This blog contains material I wrote and posted on multiply.com between the years 2005 and 2011 only. It does not contain any new material. For newer writing, please check my main blog (Bill the Butcher).


Saturday 13 October 2012

The Bombay Attack Series: Part 5

(This was written on the first anniversary of the attacks)

 
A year to the day after the last embers of the jihadist attack on Mumbai (Bombay) finally flickered out, I remember some things.

I remember watching with awe and respect as a tiny group of terrorists took on the might of the Indian armed forces and successfully fought them off for three days. I remember watching the media focus on the “iconic” targets the terrorists attacked – the Taj Mahal Hotel, which incidentally has special dress codes for Indians but not for foreign tourists; the Leopold Cafe, also a favourite tourist haunt; and also Nariman house, home to a Jewish Centre. 59 poor plebeians were massacred in the Victoria Terminus railway station the first night, but their fate rated little mention. Why? Because they weren’t worth the media attention? Because they weren’t members of the Great Indian Muddle Class or white foreign tourists? Because they didn’t wear designer jeans?

I remember, in the days that followed, the anger of the people of India in general and Mumbai in particular. Indians – unsurprisingly – felt that they had all been attacked; Mumbai is more intimately written in the national consciousness than my fictional town of Chamthunagar. The people of Bombay, who normally view the rest of the nation with disdain, took the sympathy wave as their right, of course. Of them, the poor carried on with their desperate lives. The ultra-rich lived their insulated lives in cocooned comfort. As for the Great Indian Muddle Class, it erupted in rage. It demanded that its city be freed from the clutches of politicians and turned over to businesspeople and/or technocrats to rule. It went ballistic in declaring that this must never happen again. It even dared to poke fun at the Thackeray family, different branches of which run the two fascist gangs, the Shiv Sena and the Maharashtra Navnirman Sena, which are the de facto rulers of the city, whatever be the government in power. It asked where the Thackerays were hiding as the jihadists stormed the town.

So, now, a year has rolled by, and what do we have?

The government at the centre, which pledged all help to the victims and strong action against the perpetrators, has quietly turned away from countering the jihadists and declared the Maoists to be India’s “Public Enemy Number One”, as I discussed here, and is now all set to bomb forest villagers into submission so their lands can be exploited by mining concerns. Meanwhile, corrupt ministers are revealed to have swindled thousands of millions of rupees (that’s right; one, Madhu Koda, far from the biggest villain, made a cool forty billion rupees from granting mining corporations illegal rights to mine in Jharkhand state) but continue, untouched, in power.

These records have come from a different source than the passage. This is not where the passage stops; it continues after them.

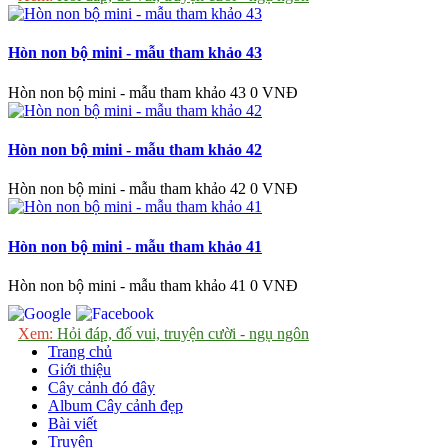
Hòn non bộ mini - mẫu tham khảo 43
Hòn non bộ mini - mẫu tham khảo 43
0 VNĐ
Hòn non bộ mini - mẫu tham khảo 42
Hòn non bộ mini - mẫu tham khảo 42
0 VNĐ
Hòn non bộ mini - mẫu tham khảo 41
Hòn non bộ mini - mẫu tham khảo 41
0 VNĐ
Xem:
Hỏi đáp, đố vui, truyện cười - ngụ ngôn
Trang chủ
Giới thiệu
Cây cảnh đó đây
Album Cây cảnh đẹp
Bài viết
Truyện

Our armed forces are still buying enormously expensive and unusable white elephants rather than outfitting with the security equipment we need, like good bulletproof vests and usable rifles and SWAT-type training.

The people of Mumbai, who only last year condemned the state government and wanted it out, had a chance to throw it out at an election this year. Only 40% of those very vocal, very visible (at candlelight rallies) Mumbai people bothered to vote in the election and the same government was handily returned to power. The state’s Home Minister, who had been sacked after the attack, is today back in the same post. Protest rallies on the one-year anniversary looked more like public fairs than like protests. And the Thackeray family is back to the centre-stage, demanding that all non-Marathi people be stopped from entering Mumbai and that cricket player Sachin Tendulkar isn’t a true Marathi because he didn’t ensure the Indian cricket team was stuffed with Marathis.

Yesterday, I was watching part of a TV programme on Discovery Channel called “Surviving Mumbai”, which was almost entirely focussed on foreigners – British, Turkish, whatever – who were stuck in the middle of the fighting. Indians who were shown were pretty much all employees of the hotels that were targeted and not the man in the street. And this was supposed to be a serious programme, and was being shown on Indian TV.

There was a brief flurry of excitement when some arrests were made earlier this month, but, frankly, I wasn’t interested enough even to read the details. Apparently they involved a US citizen called Healey who is of Pakistani origin and had helped in reconnaissance and organisation of the attacks. Apart from the fact that the alleged lone surviving terrorist, Ajmal Kasab, is now on trial, there’s little or no more.

Until it happens again, the nation has moved on.